There's nothing else out there quite like SPM. From its 2D/3D puzzle platforming, its occasional daringly weird level structures, its deceptively detailed and colorful "simplistic" art style. I like and would defend all these things, but most important is that...
It's a game in a vast, goofy, extremely successful and often "playing it safe" series like Super Mario which really desperately wants to say something, to mean something. To connect with its players. It has no qualms or hesitation about mixing humor with genuine sincerity.
Super Paper Mario is a game about fighting nihilism with love. That's not even symbolic, that's literally the plot. The central thesis is that suffering and heartbreak do not invalidate the worth of our broken universe and that our relationships give it that worth.
Although the plot hinges on a romantic relationship, the game explores friendship, biological families, found/adopted families, and just a generalized love of the world as all equally important to saving it. (Again: THIS IS A MARIO GAME!! And none of this is subtle at all!)
13 years on, SPM holds a weird spot in the fandom.
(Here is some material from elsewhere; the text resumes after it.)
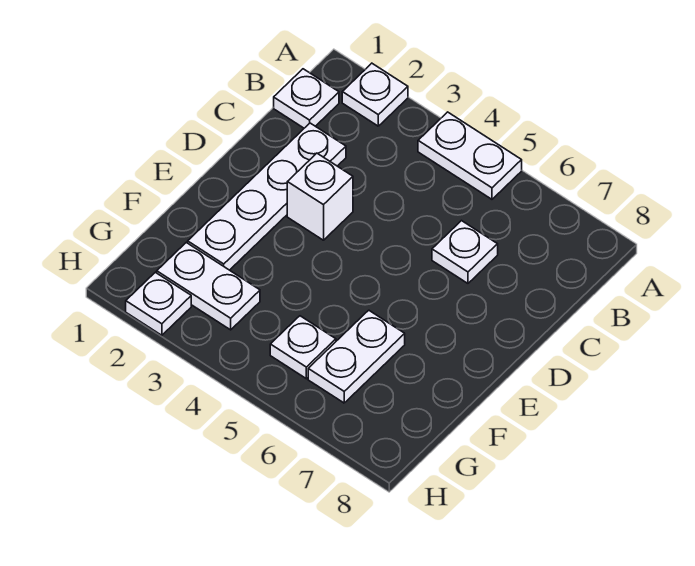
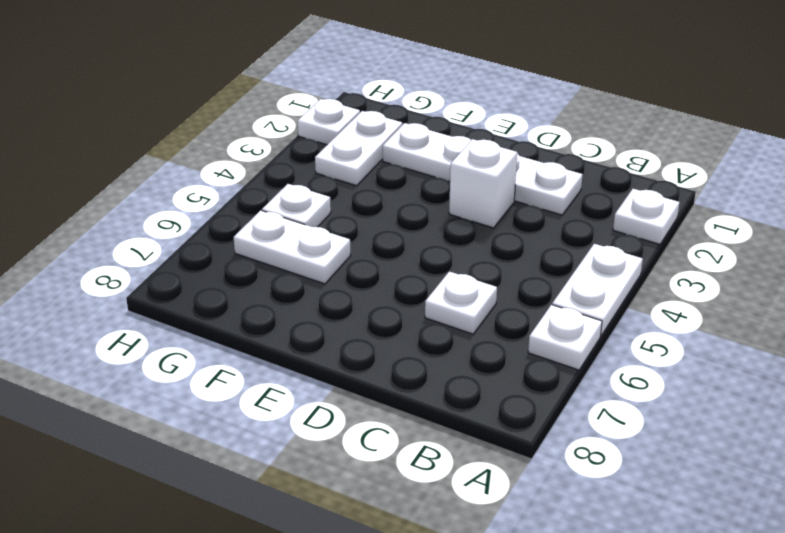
white 1x1 plate [274,69,339,128] -> white 1x1 plate moved to [528,305,602,370]

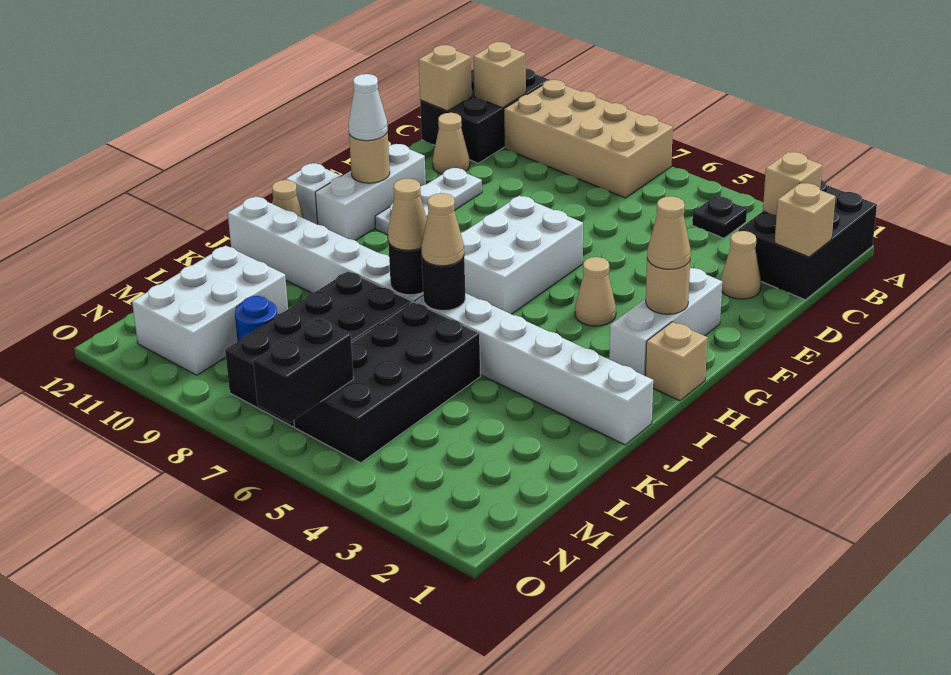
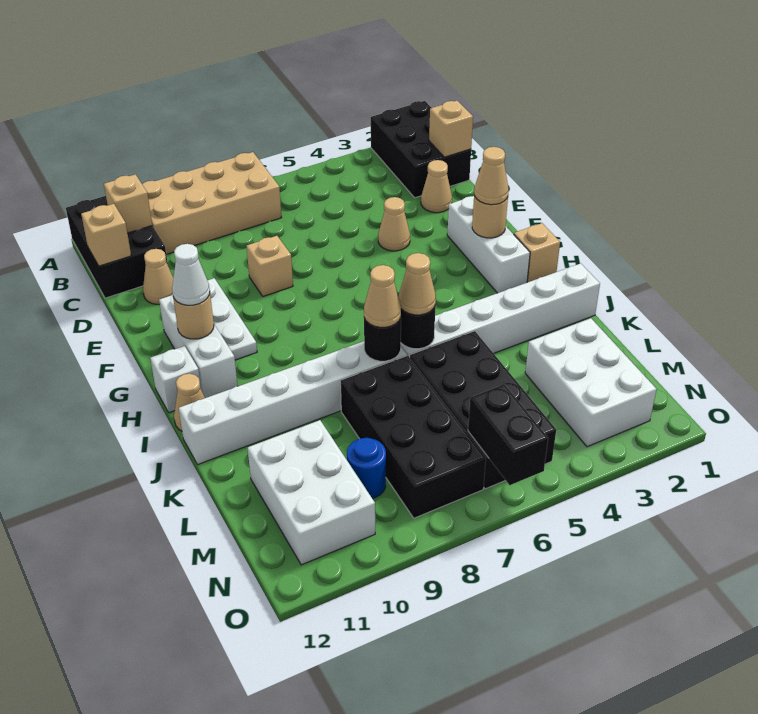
tan 1x1 brick [763,152,822,215] -> tan 1x1 brick moved to [247,236,293,296]
black 1x1 plate [692,196,747,238] -> none
white 2x3 brick [461,196,583,314] -> white 2x3 brick moved to [525,318,657,447]
tan 1x1 cone [575,257,616,326] -> tan 1x1 cone moved to [378,197,410,251]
Not quite what most people want the PM series to be, many people nevertheless respect its plot/characters. But others think the story was too weird, serious, "fanficcy", over-the-top for the Mario franchise. And you know what...
They're not wrong! It kind of is all those things! And that's why I love it! I'm so glad this game exists and was allowed to be itself. For any flaws it may have, for as corny as some might find it, it does not hold back its earnestness and I respect it immensely for that.
I was in high school when this game came out, in the midst of a crushing depression, hopelessness and even misanthropy, where video games were one of my only joys. This game busted my heart wide open and made me feel things.
I was also (as part of being a teenager) selfish and narcissistic, looking back. SPM aimed a light directly at my soul and said "Hey, try caring about something besides yourself. Try loving someone. It'll make you feel better."
AND SO! 13 years later, this game has never been too far from my heart or mind. I'm happy it has been with me all this time as
I grew and matured. It has inspired me in so many ways (my comic would definitely not exist without it) and reflects what I value in stories.
And now that I have exposed myself as just as painfully sappy as this game is, thanks for reading.
Happy birthday always, you beautiful misfit.